BMO offers hard-boiled portfolio advice

By Vikram Barhat | April 5, 2012 | Last updated on April 5, 2012
2 min read

Diversification is an effective hedge against market volatility, according to BMO, which is reminding Canadians to not put all their eggs in one basket. It must be almost Easter.

To balance risk, it is important to consider a variety of investments, both conservative and aggressive, but according to a BMO study, only 59% know the types of investments they hold in their portfolio.

“In order to get the most from your money, your investments must be well-diversified and properly aligned with your financial goals,” said Serge Pépin, vice-president, investment strategy, BMO Asset Management. “In today’s unpredictable market, it is crucial to balance your portfolio by holding a variety of investments.”

Professional advice, he said, can help identify where “adjustments need to be made in your portfolio to make it less susceptible to market fluctuations and mitigate risk.”

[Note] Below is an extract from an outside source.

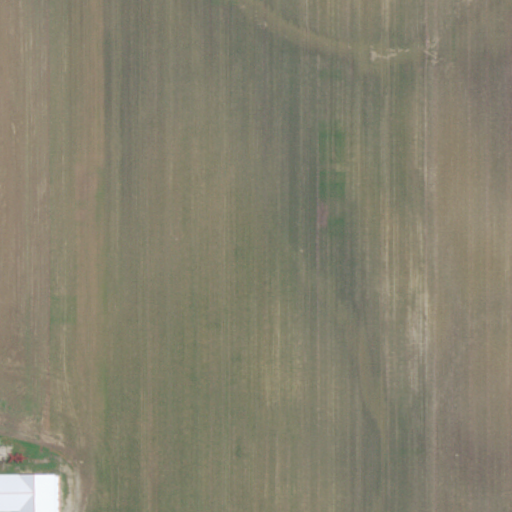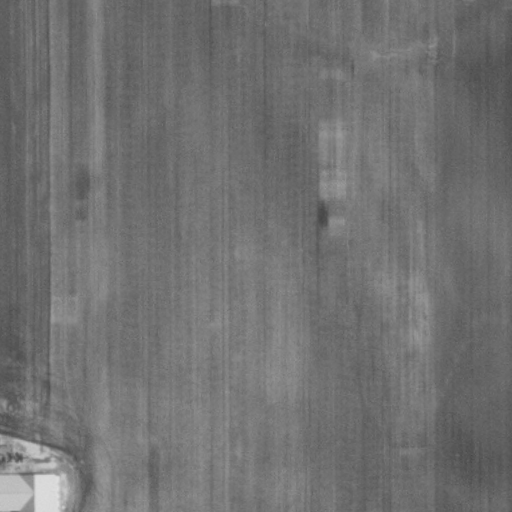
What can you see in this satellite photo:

The study noted that almost three-quarters (72%) of adult Canadians hold investments and 83% of them are confident they are managing their investments well.

With markets continuing to show volatility, it is an ideal time for Canadians to review their investments to ensure they include the right asset mix.

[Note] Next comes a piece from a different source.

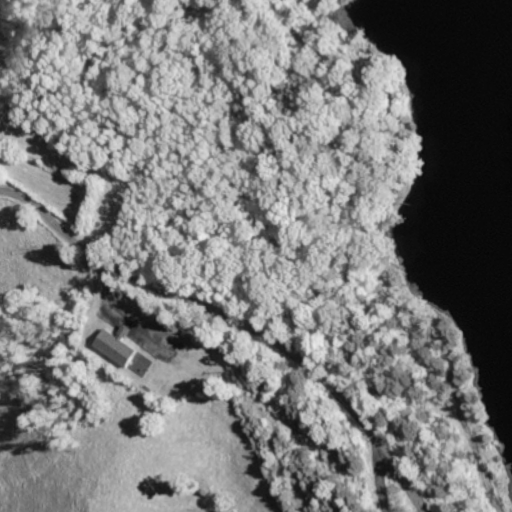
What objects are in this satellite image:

Talking points for clients:

  • Re-examine portfolio: Although investment portfolios should be reviewed at least once a year, a ‘spring cleaning’ is a good prompt to examine your portfolio for diversification and market exposure. Keeping your portfolio diversified with a mix of equities, bonds and cash can help protect it from fluctuating markets.
  • Invest Year-Round: Establishing a pattern of regular contributions is easier than coming up with a lump sum once a year. A pre-authorized contributions plan is an effective way to contribute and alleviates the stress of lump-sum contributions.
  • Consolidate: While your investments should be diversified, keeping your assets in one basket with a single institution makes it easier to keep track of your portfolio.
  • Read the headlines: Stay aware of the current events that may have the potential to move financial markets and impact the make-up of your portfolio.